The empowerment investment holding company generated close to half of headline earnings from its hotel and casino interests in its latest results.

The profit of empowerment investment holding company Hosken Consolidated Investments (HCI) has more than tripled as it cashed in on people spending more on travel and leisure.

The company, valued at R14.73bn on the JSE, reported in its half-year results to end-September that its profit more than tripled (205%) year on year to R1.49bn, while headline earnings per share (Heps), a profit measure that strips out impairments and one-off items, almost quadrupled (297.6%) to 1,185.3c. Net asset value per share soared 28.7% to R198.11.

This comes as the performance of its hotel and casino interests — which together generated 47.41% of headline earnings — headed back to pre-pandemic levels following less spending over the past two years because of the Covid-19 pandemic and the government lifting lockdown restrictions.

However, gaming remains 8% below pre-pandemic levels, while the total income from this segment surged 46% year on year, boosted by casino revenue and net gaming wins.

At hotels, the average occupancy levels more than doubled from 21.9% in the same time in 2021 vs 46% in the last reporting period, which helped to boost total income by 170% to R2.48bn as rooms and food and beverage revenue jumped.

The total revenue of HCI, whose interests include media, transport, coal mining and properties, rose almost one quarter to R6.18bn and total income 29.6% to R11.19bn.

The company, which has interests in Tsogo Sun Gaming, Southern Sun, eMedia and the Vukani Gaming Corporation, generated most of its revenue from media and broadcasting (24.63%), branded products and manufacturing (24.41%), transport (18.86%), coal mining (18.46%) and gaming (11.54%).

But gaming was the biggest money-spinner in terms of headline earnings, followed by coal mining, hotels and media and broadcasting.

Coal sales volumes from its Palesa Colliery, near Bronkhorstspruit, were up by almost one-third to 436,000 tonnes, driven by Eskom buying more coal as the state power utility tries to keep the lights on.

Record levels of load-shedding and the ongoing problems at Eskom have affected the media and broadcasting.

EMedia said in its interim results last week that the power cuts affect its viewership as the Average Minute Rating, the average number of audiences per minute, decreased 16.5%.

Despite this, HCI’s television and radio advertising revenue edged up 3% and its prime time market share fell two percentage points to 36%.

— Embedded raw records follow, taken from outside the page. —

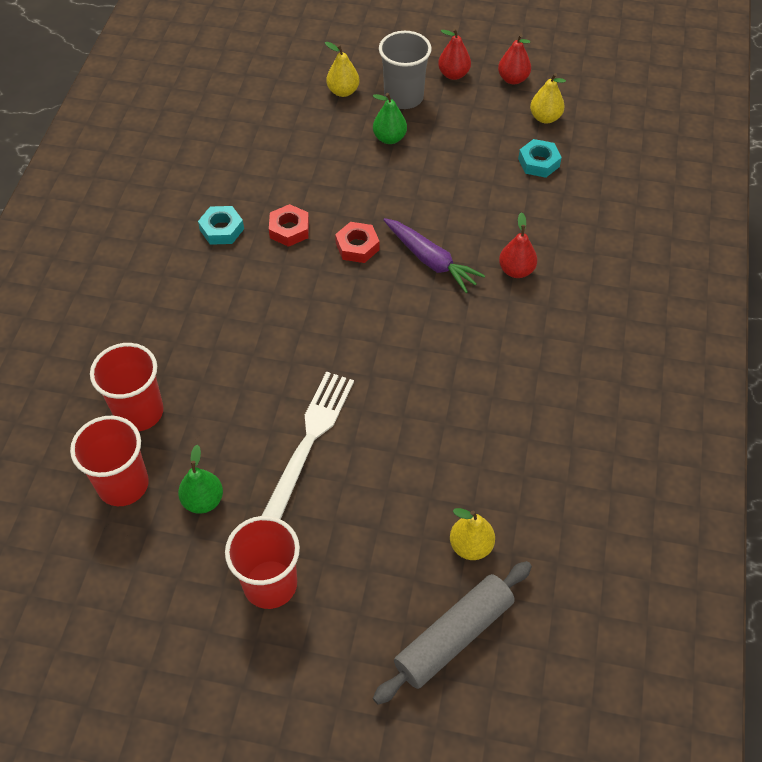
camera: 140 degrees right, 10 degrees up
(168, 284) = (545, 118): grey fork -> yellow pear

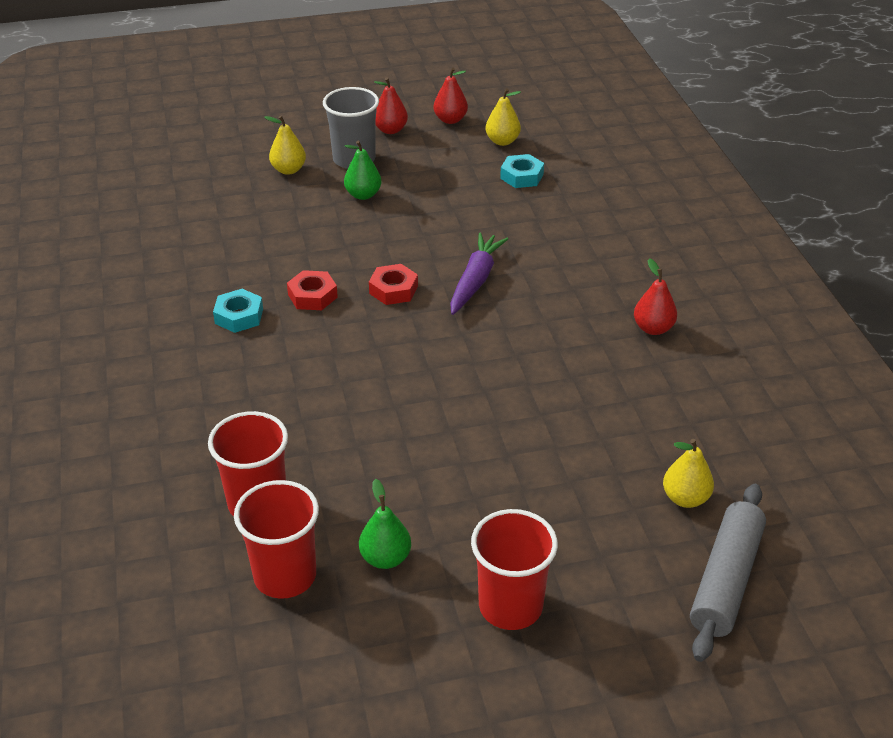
camera: 25 degrees left, 15 degrees down
(308, 444) = (462, 470): white fork -> none
(431, 261) = (475, 280): purple carrot -> purple carrot turned 90 degrees counterclockwise
(516, 270) = (563, 264): red pear -> red pear (653, 328)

The board declared a dividend of 50c per share.

Anthony Clark, an analyst at Small Talk Daily Research, told Business Day HCI provided little information on its oil assets, which he described as “possibly the biggest value accretion play” within the group.

“I would imagine you might only get some form of update at the final results or maybe even only at the annual general meeting (AGM) in August regarding the biggest, single news event inside HCI, which is TotalEnergies’ Venus,” he said.

“All in all, they are keeping their cards close to their chest regarding oil,” he added.

HCI owns about half of oil exploration company Impact Oil & Gas, which is drilling to ascertain the true value of Venus, a deep-sea oilfield about 290km off the coast of Namibia. Impact has a 20% stake in Venus.

Business Day reported in August that CEO Johnny Copelyn said at the AGM shareholders in the Venus block, which include energy giant TotalEnergies with a 40% stake, might ultimately need to fork out between $50bn and $80bn to participate fully in the discovery.